→ EXERCISE REQUIREMENTS:
1. In the review of Rossetti's fantasy novel, what is the name of the boy Frenenqer meets who can shapeshift?
2. Write the next part of the review of Rossetti's fantasy novel, picking up after its final sentence.

→ EXTRACT:
+-------+
For Frenenqer Paje, life is stifling with its sameness day in and day out.  Books are her only escape from her overbearing father and the stifling heat of the desert oasis in which they live.  One small act of rebellion leads to her meeting a boy named Sangris–a boy who can shapeshift–and this spins her life into a different direction.  At night, Frenenqer and this boy travel to distant lands where she can barely feel the tug of her father’s commands.  If she can learn to let go, Frenenqer might just be able to finally live as she wants to.

Rossetti’s fantasy novel provides a neat twist on the genre that a lot of readers won’t see coming.  Instead of providing mere escapism for readers, Rossetti forces the reader to accept the fact that her fantastical world also has a grim reality to it.  The harsh environment in which Frenenqer is raised comes to life with Rossetti’s lush prose.  The scenes where Sangris and Frenenqer travel to distant lands are particularly well-rendered: the use of color to describe nature and their surroundings is often breath-taking.
+-------+
→ STUDY MATERIAL:
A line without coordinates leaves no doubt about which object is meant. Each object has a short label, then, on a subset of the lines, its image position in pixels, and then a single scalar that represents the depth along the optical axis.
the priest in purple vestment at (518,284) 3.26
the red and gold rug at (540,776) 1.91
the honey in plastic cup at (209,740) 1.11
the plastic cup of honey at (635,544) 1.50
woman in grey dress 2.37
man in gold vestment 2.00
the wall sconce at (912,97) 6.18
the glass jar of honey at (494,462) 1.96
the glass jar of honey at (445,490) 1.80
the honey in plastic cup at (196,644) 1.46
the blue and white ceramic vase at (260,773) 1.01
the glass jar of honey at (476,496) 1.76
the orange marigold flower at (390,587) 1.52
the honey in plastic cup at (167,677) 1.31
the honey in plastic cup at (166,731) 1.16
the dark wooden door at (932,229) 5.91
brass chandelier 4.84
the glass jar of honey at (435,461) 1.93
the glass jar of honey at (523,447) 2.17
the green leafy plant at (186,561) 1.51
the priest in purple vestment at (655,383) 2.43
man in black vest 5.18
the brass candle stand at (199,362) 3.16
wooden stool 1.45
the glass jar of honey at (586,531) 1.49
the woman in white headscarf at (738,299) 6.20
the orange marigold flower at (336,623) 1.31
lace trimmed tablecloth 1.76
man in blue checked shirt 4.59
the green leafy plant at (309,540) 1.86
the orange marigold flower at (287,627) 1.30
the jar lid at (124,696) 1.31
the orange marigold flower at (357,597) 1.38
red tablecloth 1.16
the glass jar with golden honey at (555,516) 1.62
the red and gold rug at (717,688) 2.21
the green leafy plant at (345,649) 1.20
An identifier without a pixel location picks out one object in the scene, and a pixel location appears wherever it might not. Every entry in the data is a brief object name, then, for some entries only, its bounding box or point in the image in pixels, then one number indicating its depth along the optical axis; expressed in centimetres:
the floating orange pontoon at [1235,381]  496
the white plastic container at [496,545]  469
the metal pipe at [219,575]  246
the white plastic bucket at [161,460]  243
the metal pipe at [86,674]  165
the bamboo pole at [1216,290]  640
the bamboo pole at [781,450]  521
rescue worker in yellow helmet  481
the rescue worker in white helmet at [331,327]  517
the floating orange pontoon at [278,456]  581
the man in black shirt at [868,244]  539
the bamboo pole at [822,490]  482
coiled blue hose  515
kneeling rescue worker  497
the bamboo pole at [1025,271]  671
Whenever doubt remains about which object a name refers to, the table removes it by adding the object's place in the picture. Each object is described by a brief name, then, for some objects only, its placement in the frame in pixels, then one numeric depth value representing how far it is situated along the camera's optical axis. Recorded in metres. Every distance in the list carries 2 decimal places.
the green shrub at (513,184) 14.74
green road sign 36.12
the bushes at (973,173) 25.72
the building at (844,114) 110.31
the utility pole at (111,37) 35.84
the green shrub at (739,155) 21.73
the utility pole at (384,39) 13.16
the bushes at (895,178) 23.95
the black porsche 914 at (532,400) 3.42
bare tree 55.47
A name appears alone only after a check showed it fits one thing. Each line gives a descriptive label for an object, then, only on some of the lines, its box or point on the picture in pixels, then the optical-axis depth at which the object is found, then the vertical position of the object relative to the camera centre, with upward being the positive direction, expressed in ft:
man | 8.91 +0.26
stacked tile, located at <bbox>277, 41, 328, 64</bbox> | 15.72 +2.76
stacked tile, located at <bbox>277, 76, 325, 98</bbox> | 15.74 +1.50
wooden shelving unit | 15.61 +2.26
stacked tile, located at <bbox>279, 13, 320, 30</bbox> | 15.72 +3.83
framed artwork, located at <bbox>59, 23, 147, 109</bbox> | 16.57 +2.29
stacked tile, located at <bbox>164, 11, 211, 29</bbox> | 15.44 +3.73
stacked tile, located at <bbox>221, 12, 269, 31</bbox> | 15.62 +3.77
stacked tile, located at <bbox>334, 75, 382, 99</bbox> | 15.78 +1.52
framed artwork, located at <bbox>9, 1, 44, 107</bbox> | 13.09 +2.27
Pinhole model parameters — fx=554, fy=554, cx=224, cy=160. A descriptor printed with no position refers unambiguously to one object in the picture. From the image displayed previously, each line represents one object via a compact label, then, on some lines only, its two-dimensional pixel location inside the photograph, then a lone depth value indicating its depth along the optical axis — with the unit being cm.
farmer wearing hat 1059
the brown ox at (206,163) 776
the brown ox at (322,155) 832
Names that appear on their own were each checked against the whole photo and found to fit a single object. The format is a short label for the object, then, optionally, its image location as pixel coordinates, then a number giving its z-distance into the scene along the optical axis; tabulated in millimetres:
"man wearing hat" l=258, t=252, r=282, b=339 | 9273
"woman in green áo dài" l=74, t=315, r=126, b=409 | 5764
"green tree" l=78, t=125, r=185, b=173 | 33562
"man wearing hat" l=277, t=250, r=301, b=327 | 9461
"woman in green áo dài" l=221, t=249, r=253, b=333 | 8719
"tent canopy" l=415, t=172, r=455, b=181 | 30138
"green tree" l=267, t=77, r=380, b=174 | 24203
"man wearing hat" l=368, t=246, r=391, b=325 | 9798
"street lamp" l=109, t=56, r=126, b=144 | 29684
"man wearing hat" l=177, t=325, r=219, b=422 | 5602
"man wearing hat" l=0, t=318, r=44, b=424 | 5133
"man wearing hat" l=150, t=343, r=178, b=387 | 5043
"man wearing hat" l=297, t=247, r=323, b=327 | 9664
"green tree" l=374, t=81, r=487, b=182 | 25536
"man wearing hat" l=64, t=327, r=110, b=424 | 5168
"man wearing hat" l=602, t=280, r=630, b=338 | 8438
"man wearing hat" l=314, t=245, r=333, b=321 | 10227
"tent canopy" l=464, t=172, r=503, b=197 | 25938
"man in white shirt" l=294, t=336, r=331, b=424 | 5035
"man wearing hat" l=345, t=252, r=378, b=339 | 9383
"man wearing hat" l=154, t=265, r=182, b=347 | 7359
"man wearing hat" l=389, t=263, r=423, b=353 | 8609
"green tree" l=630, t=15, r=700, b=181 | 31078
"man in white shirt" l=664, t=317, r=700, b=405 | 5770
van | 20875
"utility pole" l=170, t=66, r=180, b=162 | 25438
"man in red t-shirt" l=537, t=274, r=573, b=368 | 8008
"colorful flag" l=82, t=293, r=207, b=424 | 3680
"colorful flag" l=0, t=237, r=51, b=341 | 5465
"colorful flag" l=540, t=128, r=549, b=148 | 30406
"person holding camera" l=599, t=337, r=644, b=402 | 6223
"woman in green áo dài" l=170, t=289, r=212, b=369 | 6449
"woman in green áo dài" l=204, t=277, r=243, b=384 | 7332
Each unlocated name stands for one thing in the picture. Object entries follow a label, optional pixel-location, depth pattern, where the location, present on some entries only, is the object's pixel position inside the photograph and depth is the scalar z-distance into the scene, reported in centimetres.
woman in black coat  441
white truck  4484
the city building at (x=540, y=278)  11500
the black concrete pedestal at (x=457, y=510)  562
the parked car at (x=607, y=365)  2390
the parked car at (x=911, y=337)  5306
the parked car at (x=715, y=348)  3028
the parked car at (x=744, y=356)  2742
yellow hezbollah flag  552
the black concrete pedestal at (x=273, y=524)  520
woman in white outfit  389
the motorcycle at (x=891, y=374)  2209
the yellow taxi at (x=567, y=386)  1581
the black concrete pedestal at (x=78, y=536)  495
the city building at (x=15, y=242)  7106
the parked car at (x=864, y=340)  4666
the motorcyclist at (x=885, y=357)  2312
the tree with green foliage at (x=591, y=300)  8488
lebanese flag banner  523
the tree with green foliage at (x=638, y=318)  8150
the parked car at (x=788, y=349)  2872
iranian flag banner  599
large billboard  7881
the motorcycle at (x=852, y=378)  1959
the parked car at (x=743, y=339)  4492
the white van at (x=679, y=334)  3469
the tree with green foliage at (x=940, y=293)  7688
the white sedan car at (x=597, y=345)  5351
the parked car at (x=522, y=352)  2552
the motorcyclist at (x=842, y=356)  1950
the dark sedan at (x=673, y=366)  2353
+-------+
→ RESULTS OF THE TASKS:
1. Sangris.

2.
Rossetti’s characters also subvert a lot of the usual tropes found in a fantasy novel.  Although Frenenqer and Sangris have feelings for one another, it takes a good long while for those feelings to develop, and even longer for the characters to admit it.  Frenenqer is a strong heroine who is also deeply damaged from her upbringing.  An easy read this is not: there’s a lot of emotional turbulence to be found here, but Rossetti’s excellent characterization and good pacing keep the pages turning.

There are a lot of issues explored within the pages of Rossetti’s book.  She writes about ex-pats with a kind of familiarity that hints at her own background and makes Frenenqer’s displacement palpable.  The concepts of love, trust, and self-identity are all here, but Rossetti doesn’t push and never gives her readers an easy answer.  Deeply affecting and deeply satisfying, this is a must-read for fans of YA.  Highly recommended.

The Girl with Borrowed Wings by Rinsai Rossetti. Dial: 2012. Library copy.